# General switch 200 amp main with offset lug



## frenchelectrican (Mar 15, 2007)

Stacy1981 said:


> I?m needing a 200 amp main with offset lug for a HO. When I went looked at it I could hear the main sparking. Any ideas where I can get ahold of one. Type gdp 200 amp general switch. It has offset lug on bottom
> Thanks Stacy


Where did you heard the main sparking ? at the line side of breaker or interal of the breaker or main switch ?

if it was in the interal of breaker just replace it asap .,, I would not wait too long on that part.

there is offset compression pin lug to fit in the breaker to get it offset connection but really I doubt on that part.

If this one of the older load center I would rip it out and get new one.

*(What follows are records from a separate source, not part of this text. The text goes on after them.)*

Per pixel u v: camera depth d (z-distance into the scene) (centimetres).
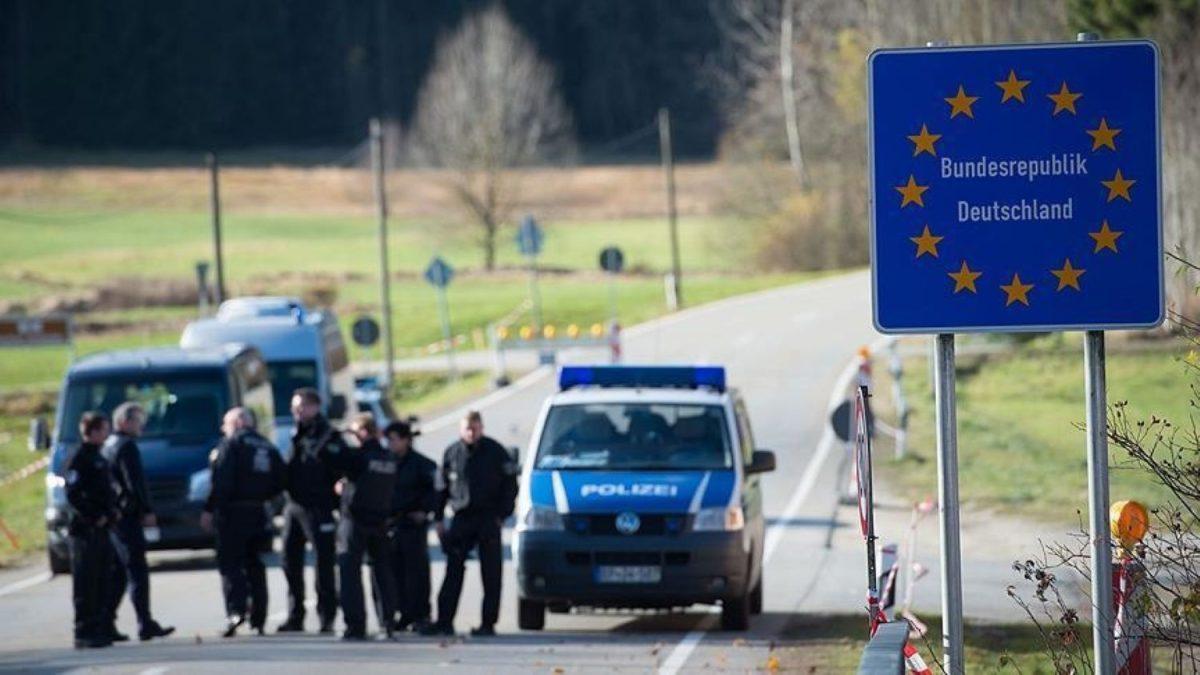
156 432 7281
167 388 7425
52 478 7125
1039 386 13088
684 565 5075
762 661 4516
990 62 2748
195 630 5509
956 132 2755
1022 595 5644
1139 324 2736
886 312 2764
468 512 5178
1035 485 8556
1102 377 2741
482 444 5194
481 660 4594
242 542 5275
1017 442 10238
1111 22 12431
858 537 7450
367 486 5097
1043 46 2741
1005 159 2745
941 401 2745
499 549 5206
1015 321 2748
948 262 2752
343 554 5106
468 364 18350
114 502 5175
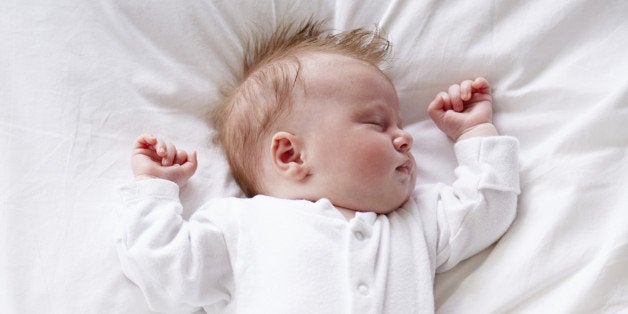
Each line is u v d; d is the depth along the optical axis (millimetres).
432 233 1207
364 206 1220
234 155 1335
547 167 1198
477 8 1351
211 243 1163
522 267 1118
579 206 1128
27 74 1325
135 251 1129
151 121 1360
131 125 1343
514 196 1197
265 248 1145
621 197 1115
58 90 1317
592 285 1034
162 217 1168
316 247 1126
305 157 1231
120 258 1171
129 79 1371
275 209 1189
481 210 1187
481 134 1295
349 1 1450
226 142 1353
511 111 1322
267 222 1172
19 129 1275
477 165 1229
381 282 1092
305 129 1237
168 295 1141
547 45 1299
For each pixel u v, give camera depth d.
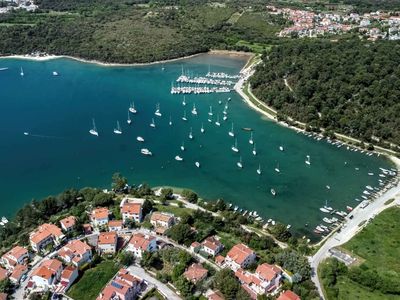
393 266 182.00
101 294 156.62
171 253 177.88
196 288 164.00
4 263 175.75
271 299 157.38
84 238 189.38
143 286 166.25
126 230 197.00
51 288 162.88
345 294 166.75
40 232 186.50
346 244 196.00
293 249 191.88
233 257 175.88
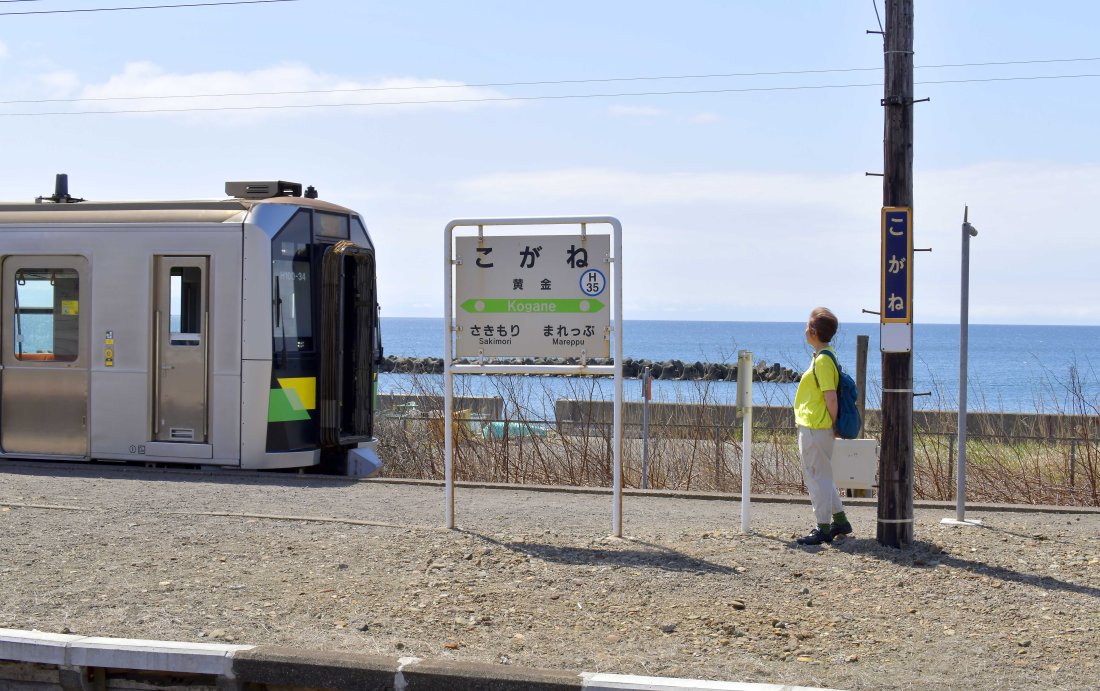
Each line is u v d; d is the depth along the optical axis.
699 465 15.16
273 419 13.91
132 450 14.19
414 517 10.84
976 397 16.81
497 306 10.10
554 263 10.02
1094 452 14.05
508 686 6.02
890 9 9.21
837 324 9.52
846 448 12.23
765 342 146.25
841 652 6.71
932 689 6.04
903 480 9.23
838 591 7.96
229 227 13.82
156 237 14.07
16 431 14.67
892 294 9.23
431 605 7.62
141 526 9.99
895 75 9.20
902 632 7.07
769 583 8.15
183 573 8.35
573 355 10.00
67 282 14.45
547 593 7.90
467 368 10.10
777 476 14.64
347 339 15.23
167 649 6.46
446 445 10.11
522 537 9.60
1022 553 9.04
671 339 170.25
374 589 7.97
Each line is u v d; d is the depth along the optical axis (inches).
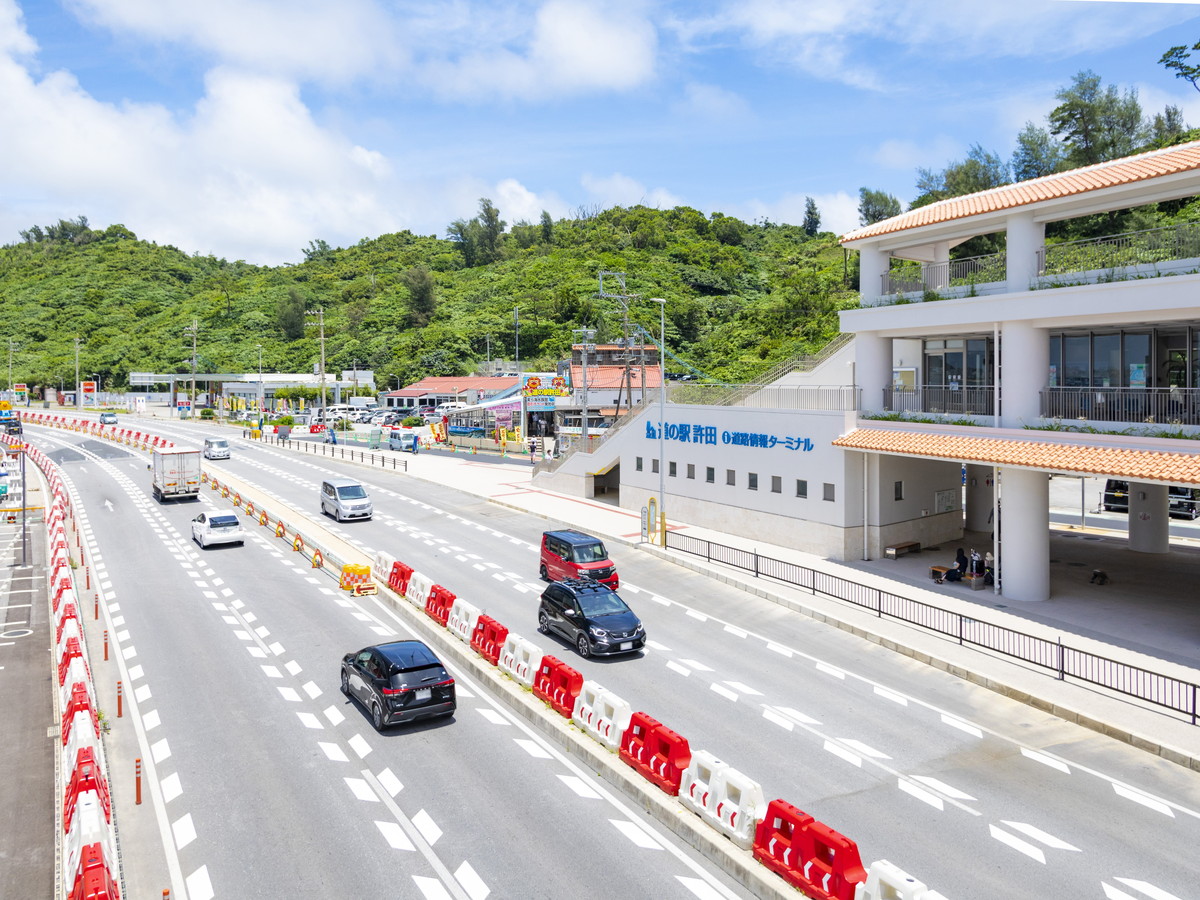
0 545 1499.8
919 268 1327.5
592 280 5068.9
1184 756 613.3
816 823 448.8
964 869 476.1
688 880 466.0
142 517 1752.0
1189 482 794.8
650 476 1656.0
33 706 751.7
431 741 655.1
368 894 453.1
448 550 1380.4
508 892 452.4
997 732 672.4
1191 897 450.6
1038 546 999.6
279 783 584.4
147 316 6545.3
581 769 608.4
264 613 1027.3
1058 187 983.6
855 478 1230.9
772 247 6181.1
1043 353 1033.5
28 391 5359.3
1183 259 882.8
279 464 2588.6
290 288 6560.0
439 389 3878.0
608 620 853.8
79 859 428.1
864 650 876.6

The cost of new 200 Amp GDP breaker will cost about the same as you buy the new load centre.


----------



## Stacy1981 (Nov 12, 2017)

It?s inside the breaker. I explained cost wise was close to same not counting my labor. But they want try repair it first. And have wood heat so only 220 load is there hot water heater and dryer They said they would keep eye on it till then. So I?m looking for a main.


----------



## RePhase277 (Feb 5, 2008)

I know this says Zinsco, but does it look like this?


----------



## nrp3 (Jan 24, 2009)

If you have a part number for the main, go to the used breaker brokers online and see what they have.


----------



## Norcal (Mar 22, 2007)

One of few General Switch panels I have seen, used a Zinsco design main for 200A, some things need to die and anything Zinsco / Sylvania in particular.


----------



## sbrn33 (Mar 15, 2007)

Now way I leave a 45 year old panel in position. You are not doing your customer any favors by not changing that panel.


----------



## Stacy1981 (Nov 12, 2017)

I agree but you can not make them change it. Me being a maintenance manager and electrician I?m all about installing a new one. It?s a $500 install to swap it but they do not want to.


----------



## btharmy2 (Mar 11, 2017)

Did you get the part number for the breaker?


----------



## Stacy1981 (Nov 12, 2017)

I can text pics of it to anyone who may be able to find one. It?s a type GDP GENERAL SWICH with offset leg. 931-303-3060


----------



## Stacy1981 (Nov 12, 2017)

This is tag on it.


----------



## manchestersparky (Mar 25, 2007)

Stacy1981 said:


> It?s inside the breaker. I explained cost wise was close to same not counting my labor. But they want try repair it first. And have wood heat so only 220 load is there hot water heater and dryer They said they would keep eye on it till then. So I?m looking for a main.


And when it does go to flames they are going to do what ????????????

REPLACEMENT should be the only option. When I was doing my thing I ran into situations like this. I had the home owner sign a statement that spelled out all the risks and they refused ....
Passed it off as my insurance carriers requirement


----------



## Dmax (Jan 25, 2018)

*Solution?*

Stacy1981 - Did you find a solution for your breaker issue?


----------



## Stacy1981 (Nov 12, 2017)

Yes I got it took care of. Thanks


----------



## joebanana (Dec 21, 2010)

It's good you got it taken care of but, in the future, if you can hear arcing in a breaker, or any electrical equipment, don't leave it energized.


----------